В милицию Настя не хотела (Иван Иваныч, скорей всего тоже). И она крикнула в пространство:
- У нас тут это…эротическая фантазия!
Она хотела ещё что-то добавить, но Иван Иваныч, обезумевший и от боли, и от Настиной наглости, опять поскакал за ней. Может, он её и поймал бы, но дверь с грохотом выбили, и Насте удалось выскочить в коридор. И она, не помня себя, вдохновенно помчалась со всех ног по паркету, потом вниз по лестнице, судорожно оглядываясь на голого Ивана Иваныча, не сдающего позиций, несущегося за ней как есть босиком и не теряющего надежды поймать и наказать свою обидчицу (пятнадцатилетнюю девчонку, во внучки ему годящуюся).   

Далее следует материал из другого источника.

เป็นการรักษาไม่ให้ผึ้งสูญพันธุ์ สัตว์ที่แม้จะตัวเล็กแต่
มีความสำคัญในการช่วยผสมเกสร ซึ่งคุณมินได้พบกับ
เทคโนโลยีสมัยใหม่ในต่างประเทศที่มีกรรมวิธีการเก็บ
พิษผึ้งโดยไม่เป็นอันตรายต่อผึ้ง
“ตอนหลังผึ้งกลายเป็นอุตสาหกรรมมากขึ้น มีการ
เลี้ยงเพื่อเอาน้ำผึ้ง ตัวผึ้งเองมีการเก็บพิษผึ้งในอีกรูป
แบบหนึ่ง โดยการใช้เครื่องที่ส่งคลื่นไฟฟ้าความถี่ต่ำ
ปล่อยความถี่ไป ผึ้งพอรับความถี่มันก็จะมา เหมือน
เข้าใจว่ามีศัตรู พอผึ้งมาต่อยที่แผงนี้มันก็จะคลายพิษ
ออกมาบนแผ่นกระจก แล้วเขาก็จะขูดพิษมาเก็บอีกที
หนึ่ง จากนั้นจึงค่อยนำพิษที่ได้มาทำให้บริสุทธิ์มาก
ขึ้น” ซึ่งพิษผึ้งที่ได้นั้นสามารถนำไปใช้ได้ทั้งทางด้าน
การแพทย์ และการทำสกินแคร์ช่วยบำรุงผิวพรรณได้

На улице она пронеслась мимо растерянных дядей в костюмах, подбежала к «пятёрке», рядом с которой её провожатый, развязный неопрятный парень, картинно курил длинную толстую сигару. Он видел, как за ней выскочил явно не в себе абсолютно голый клиент, что пользуется услугами их агентства на постоянной основе; ему не дали продолжить «бег с препятствиями» его же охранники, схватив и пытаясь вразумить.
- Чего это вы? – оторопело спросил парень, рассматривая запыхавшуюся Настю, у которой юбка задралась до живота, а один туфель оказался без каблука.
Настя, набрав побольше воздуха, как могла, объяснила:
- Не по Хуану сомбреро!

   Уже когда отъехали на приличное расстояние, Настин провожатый начал выступать и махать перед её носом кулаками. Но её после пережитого уже было ничем не запугать.
- Только тронь – сядешь! Я малолетка, понял? Скажу изнасиловал – и зона завсегда твоя! И батя за меня постоит. А черноглазого у метро Тульская знаешь? Он мой хахаль, тебя семь раз об дверь, один раз – об рельсы. Кишки тебе выпустит, не сомневайся!
- А что я в агентстве скажу? – буркнул парень и немного притих.
- А меня это не плющит, - пренебрежительно бросила она.
Затем вылезла из «пятёрки», вытянулась во фрунт и, козырьком приставив руку к голове, торжественно отчеканила:
- Экипаж прощается с вами! Приятного полёта.

 На этом знакомство с модельным бизнесом можно было бы считать законченным, однако Настя встретила Димона. И теперь она, честно глядя в глаза, могла сказать: «Я фотомодель!»